- Opening Delimiter -

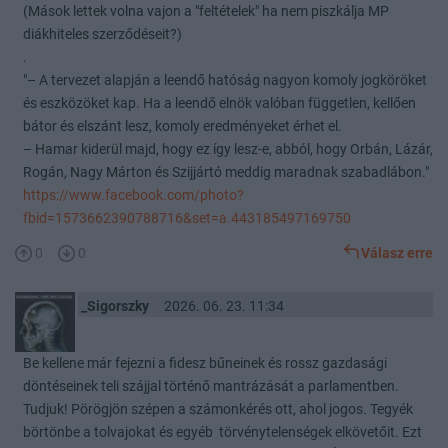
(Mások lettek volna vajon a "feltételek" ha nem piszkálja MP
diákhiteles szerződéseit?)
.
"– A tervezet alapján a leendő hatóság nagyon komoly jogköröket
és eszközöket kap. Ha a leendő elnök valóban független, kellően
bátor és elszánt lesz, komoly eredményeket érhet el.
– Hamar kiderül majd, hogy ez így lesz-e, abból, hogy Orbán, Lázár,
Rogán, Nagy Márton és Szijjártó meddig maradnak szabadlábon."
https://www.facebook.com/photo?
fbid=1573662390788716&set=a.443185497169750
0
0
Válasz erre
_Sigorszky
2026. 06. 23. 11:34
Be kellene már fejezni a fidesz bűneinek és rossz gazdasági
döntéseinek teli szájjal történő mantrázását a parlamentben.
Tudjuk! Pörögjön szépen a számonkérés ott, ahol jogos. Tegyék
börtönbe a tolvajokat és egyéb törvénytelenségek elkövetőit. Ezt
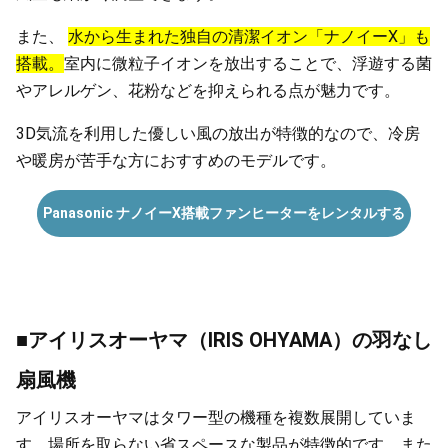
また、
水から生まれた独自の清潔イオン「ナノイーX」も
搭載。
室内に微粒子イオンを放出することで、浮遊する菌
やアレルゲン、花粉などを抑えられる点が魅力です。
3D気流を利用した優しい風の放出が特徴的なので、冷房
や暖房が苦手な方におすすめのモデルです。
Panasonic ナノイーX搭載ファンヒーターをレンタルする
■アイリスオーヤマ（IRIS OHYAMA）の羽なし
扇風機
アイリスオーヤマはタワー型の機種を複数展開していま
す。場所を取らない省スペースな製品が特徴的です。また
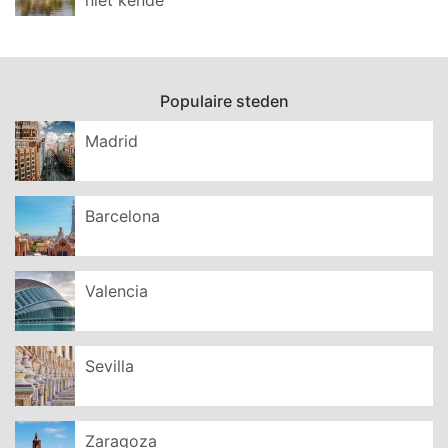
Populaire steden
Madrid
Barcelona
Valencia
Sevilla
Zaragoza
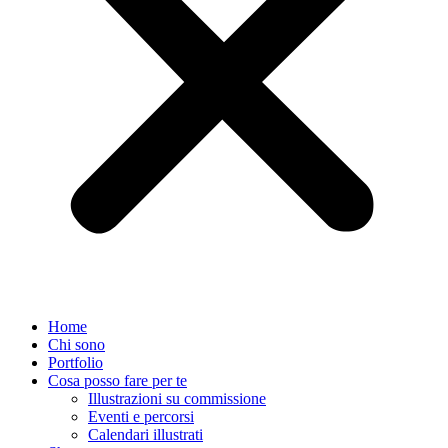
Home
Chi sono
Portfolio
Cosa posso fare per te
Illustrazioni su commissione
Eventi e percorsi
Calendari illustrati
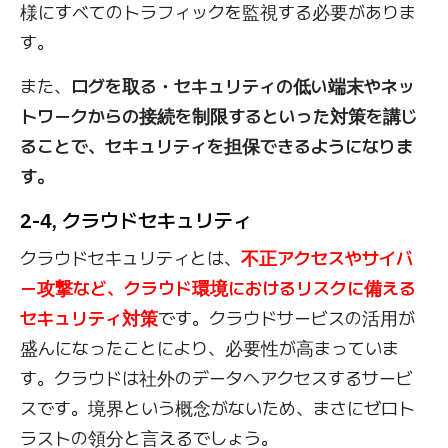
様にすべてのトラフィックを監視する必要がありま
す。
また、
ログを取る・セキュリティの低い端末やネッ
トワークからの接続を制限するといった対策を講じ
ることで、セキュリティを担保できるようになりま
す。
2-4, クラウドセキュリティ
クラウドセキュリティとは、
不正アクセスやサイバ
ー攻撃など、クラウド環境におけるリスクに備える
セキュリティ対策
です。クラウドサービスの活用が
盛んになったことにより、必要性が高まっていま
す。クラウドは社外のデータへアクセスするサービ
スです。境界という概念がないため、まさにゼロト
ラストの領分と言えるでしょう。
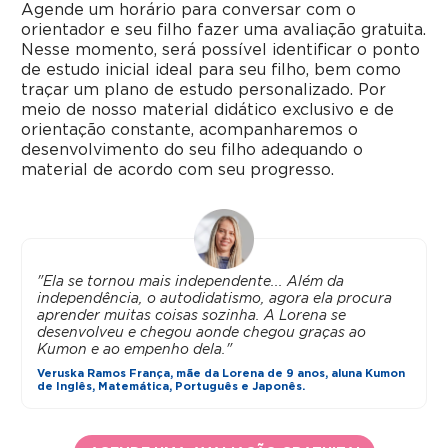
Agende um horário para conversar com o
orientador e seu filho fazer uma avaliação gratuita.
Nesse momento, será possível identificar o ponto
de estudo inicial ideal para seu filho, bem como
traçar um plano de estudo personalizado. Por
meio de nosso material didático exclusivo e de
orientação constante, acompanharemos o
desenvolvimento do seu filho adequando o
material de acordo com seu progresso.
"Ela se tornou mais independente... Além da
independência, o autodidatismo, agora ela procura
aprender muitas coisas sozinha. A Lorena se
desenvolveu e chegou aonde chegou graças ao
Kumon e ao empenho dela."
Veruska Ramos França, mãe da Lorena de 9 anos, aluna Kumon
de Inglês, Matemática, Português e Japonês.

- Closing Delimiter -

Update the records above by replacing every "Kumon" with "KUMON" and leaving all other text unchanged. Give the updated records in full, without the pictures.

**ANSWER BELOW:**
(Mások lettek volna vajon a "feltételek" ha nem piszkálja MP
diákhiteles szerződéseit?)
.
"– A tervezet alapján a leendő hatóság nagyon komoly jogköröket
és eszközöket kap. Ha a leendő elnök valóban független, kellően
bátor és elszánt lesz, komoly eredményeket érhet el.
– Hamar kiderül majd, hogy ez így lesz-e, abból, hogy Orbán, Lázár,
Rogán, Nagy Márton és Szijjártó meddig maradnak szabadlábon."
https://www.facebook.com/photo?
fbid=1573662390788716&set=a.443185497169750
0
0
Válasz erre
_Sigorszky
2026. 06. 23. 11:34
Be kellene már fejezni a fidesz bűneinek és rossz gazdasági
döntéseinek teli szájjal történő mantrázását a parlamentben.
Tudjuk! Pörögjön szépen a számonkérés ott, ahol jogos. Tegyék
börtönbe a tolvajokat és egyéb törvénytelenségek elkövetőit. Ezt
また、
水から生まれた独自の清潔イオン「ナノイーX」も
搭載。
室内に微粒子イオンを放出することで、浮遊する菌
やアレルゲン、花粉などを抑えられる点が魅力です。
3D気流を利用した優しい風の放出が特徴的なので、冷房
や暖房が苦手な方におすすめのモデルです。
Panasonic ナノイーX搭載ファンヒーターをレンタルする
■アイリスオーヤマ（IRIS OHYAMA）の羽なし
扇風機
アイリスオーヤマはタワー型の機種を複数展開していま
す。場所を取らない省スペースな製品が特徴的です。また
Populaire steden
Madrid
Barcelona
Valencia
Sevilla
Zaragoza
Home
Chi sono
Portfolio
Cosa posso fare per te
Illustrazioni su commissione
Eventi e percorsi
Calendari illustrati
様にすべてのトラフィックを監視する必要がありま
す。
また、
ログを取る・セキュリティの低い端末やネッ
トワークからの接続を制限するといった対策を講じ
ることで、セキュリティを担保できるようになりま
す。
2-4, クラウドセキュリティ
クラウドセキュリティとは、
不正アクセスやサイバ
ー攻撃など、クラウド環境におけるリスクに備える
セキュリティ対策
です。クラウドサービスの活用が
盛んになったことにより、必要性が高まっていま
す。クラウドは社外のデータへアクセスするサービ
スです。境界という概念がないため、まさにゼロト
ラストの領分と言えるでしょう。
Agende um horário para conversar com o
orientador e seu filho fazer uma avaliação gratuita.
Nesse momento, será possível identificar o ponto
de estudo inicial ideal para seu filho, bem como
traçar um plano de estudo personalizado. Por
meio de nosso material didático exclusivo e de
orientação constante, acompanharemos o
desenvolvimento do seu filho adequando o
material de acordo com seu progresso.
"Ela se tornou mais independente... Além da
independência, o autodidatismo, agora ela procura
aprender muitas coisas sozinha. A Lorena se
desenvolveu e chegou aonde chegou graças ao
KUMON e ao empenho dela."
Veruska Ramos França, mãe da Lorena de 9 anos, aluna KUMON
de Inglês, Matemática, Português e Japonês.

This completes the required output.